We appreciate your question. Until a few years ago, the only solution would have been to either change the beneficiary of the 529 to an eligible family member; or use the money for non-college purposes taking a tax hit and IRS 10% penalty. However, a new choice was introduced in 2014 called the Achieving a Better Life Experience (ABLE) Account.

 

The ABLE account provides a tax deferred benefit, and the ability to save money in excess of government limits without risk of forfeiture of government assistance. As you know, the cost of raising a child with a disability can be very high. In a 2014 study, Autismspeaks.org reported that the average lifetime cost for a person affected with autism can range from $1.4M to $2.3M. When a special needs child “ages out” of public education, the need for daytime care may continue for many families. These costs can greatly impact your family finances.

 

ABLE account is similar to a 529 college savings plan, but can be used for qualified disability expenses of the special needs individual for things like education, housing, employment training and support, and health care. The good news is that you can rollover funds from your child's 529 college savings plan into an ABLE account and align the fund with more applicable qualified disability expenses if the child was diagnosed with the disability after the 529 college savings account had been created (note additional limitations in the 4th bullet below). Here are a few more things to consider.

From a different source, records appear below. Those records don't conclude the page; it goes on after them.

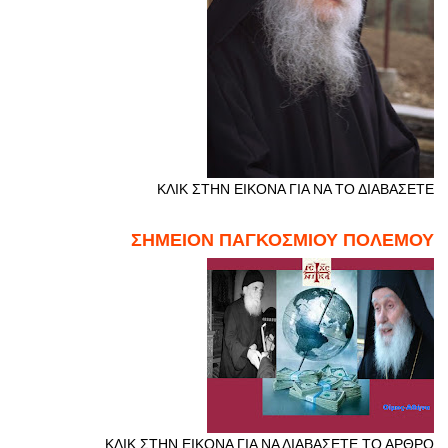
ΚΛΙΚ ΣΤΗΝ ΕΙΚΟΝΑ ΓΙΑ ΝΑ ΤΟ ΔΙΑΒΑΣΕΤΕ
ΣΗΜΕΙΟΝ ΠΑΓΚΟΣΜΙΟΥ ΠΟΛΕΜΟΥ
ΚΛΙΚ ΣΤΗΝ ΕΙΚΟΝΑ ΓΙΑ ΝΑ ΔΙΑΒΑΣΕΤΕ ΤΟ ΑΡΘΡΟ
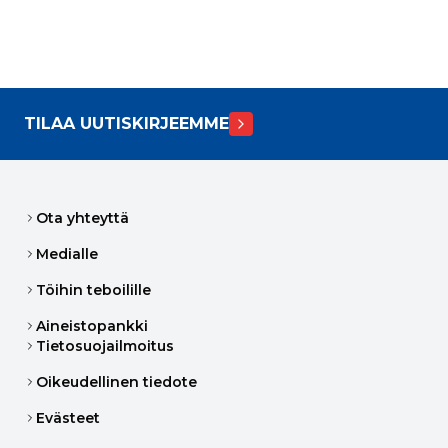
TILAA UUTISKIRJEEMME
Ota yhteyttä
Medialle
Töihin teboilille
Aineistopankki
Tietosuojailmoitus
Oikeudellinen tiedote
Evästeet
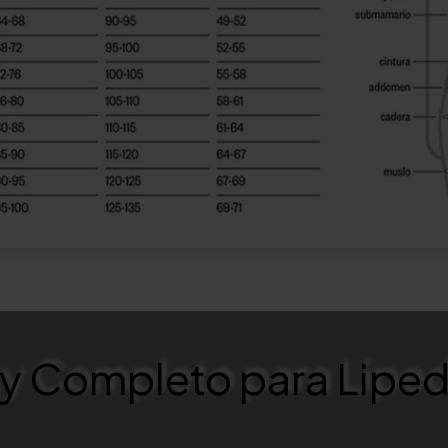
y Completo para Lip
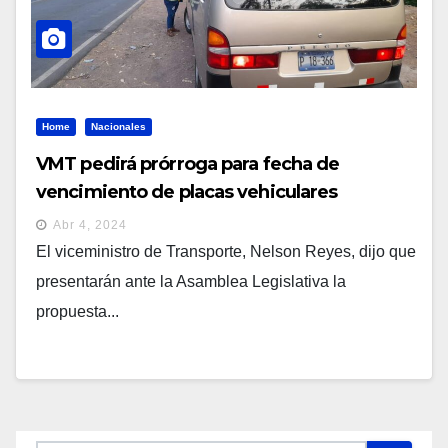
Home
Nacionales
VMT pedirá prórroga para fecha de
vencimiento de placas vehiculares
Abr 4, 2024
El viceministro de Transporte, Nelson Reyes, dijo que
presentarán ante la Asamblea Legislativa la
propuesta...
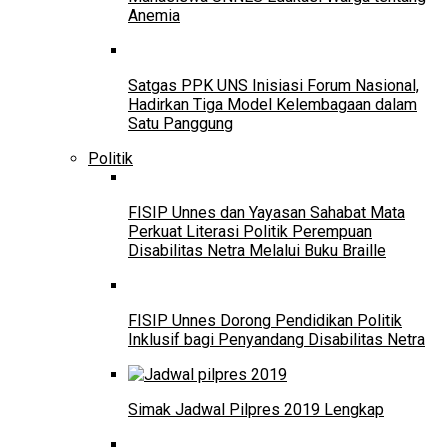
Anemia
Satgas PPK UNS Inisiasi Forum Nasional,
Hadirkan Tiga Model Kelembagaan dalam
Satu Panggung
Politik
FISIP Unnes dan Yayasan Sahabat Mata
Perkuat Literasi Politik Perempuan
Disabilitas Netra Melalui Buku Braille
FISIP Unnes Dorong Pendidikan Politik
Inklusif bagi Penyandang Disabilitas Netra
Simak Jadwal Pilpres 2019 Lengkap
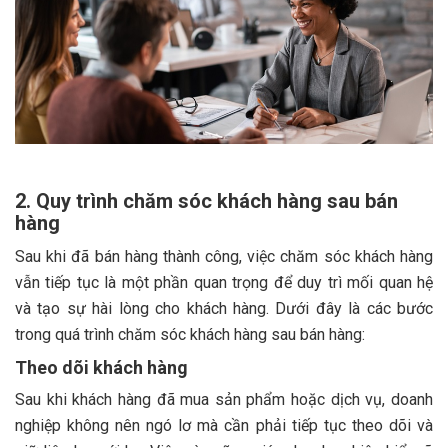
2. Quy trình chăm sóc khách hàng sau bán
hàng
Sau khi đã bán hàng thành công, việc chăm sóc khách hàng
vẫn tiếp tục là một phần quan trọng để duy trì mối quan hệ
và tạo sự hài lòng cho khách hàng. Dưới đây là các bước
trong quá trình chăm sóc khách hàng sau bán hàng:
Theo dõi khách hàng
Sau khi khách hàng đã mua sản phẩm hoặc dịch vụ, doanh
nghiệp không nên ngó lơ mà cần phải tiếp tục theo dõi và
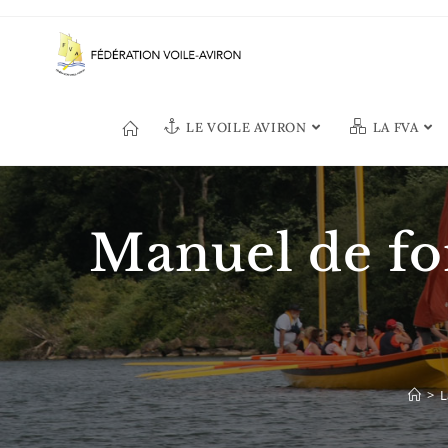
Skip
to
content
LE VOILE AVIRON
LA FVA
Manuel de for
>
L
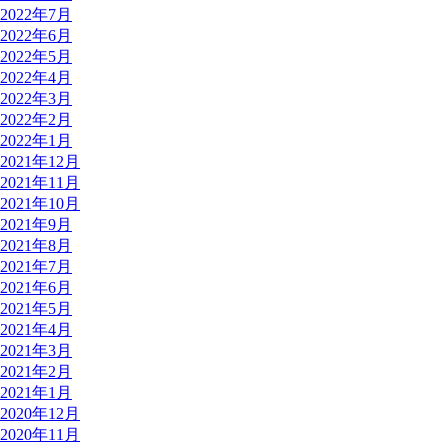
2022年7月
2022年6月
2022年5月
2022年4月
2022年3月
2022年2月
2022年1月
2021年12月
2021年11月
2021年10月
2021年9月
2021年8月
2021年7月
2021年6月
2021年5月
2021年4月
2021年3月
2021年2月
2021年1月
2020年12月
2020年11月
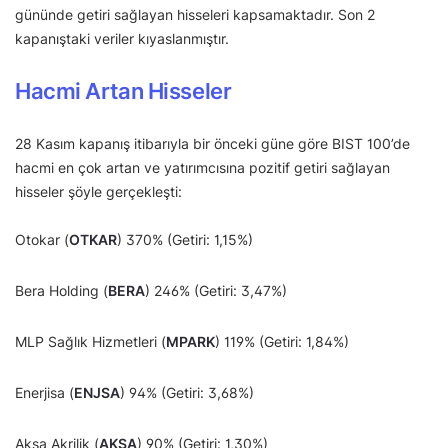
gününde getiri sağlayan hisseleri kapsamaktadır. Son 2
kapanıştaki veriler kıyaslanmıştır.
Hacmi Artan Hisseler
28 Kasım kapanış itibarıyla bir önceki güne göre BIST 100’de
hacmi en çok artan ve yatırımcısına pozitif getiri sağlayan
hisseler şöyle gerçekleşti:
Otokar (
OTKAR
) 370% (Getiri: 1,15%)
Bera Holding (
BERA
) 246% (Getiri: 3,47%)
MLP Sağlık Hizmetleri (
MPARK
) 119% (Getiri: 1,84%)
Enerjisa (
ENJSA
) 94% (Getiri: 3,68%)
Aksa Akrilik (
AKSA
) 90% (Getiri: 1,30%)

  • Individuals must be diagnosed with a significant disability before turning 26 years old to qualify.
  • Individuals must be receiving benefits under Supplemental Security Income (SSI) or Social Security Disability Insurance (SSDI), or be able to obtain a disability certification from a doctor that meet's SSA's definition of disability.
  • The disabled individual is the owner and beneficiary of the money. The idea is if the beneficiary is of legal age and can manage the account on their own, they can be in control of the ABLE account. However, if they are still legally a minor, or are not capable of handling the responsibility; the parent or legal guardian can act as the administrator.
  • The amount of contributions/rollovers are limited per year to the annual gift tax exemption amount which is currently $15,000. Also, any funds you contribute to the account are considered an irrevocable gift.
  • The balance of the ABLE account at death of the account owner (the disabled individual) may likely go to the state to reimburse Medicare related expenses.
  • The ABLE account beneficiary may become ineligible for government benefits if a balance of $100,000 is exceeded.

Consider weighing the choice of the ABLE account with other competing family goals. Alternatively, you have a choice to change the 529 beneficiary to another family member, or even yourself. Also, ask yourself how funds placed into this account might hinder other family goals, such as paying down debt, and saving for your own retirement?

 

USAA does not currently offer ABLE accounts. There are several states that do offer ABLE accounts. If your state does not offer a choice, consider there are other states offering ABLE accounts that do not have a state residency requirement to open an account. Please seek a qualified professional for legal and tax advice when planning for those with disabilities.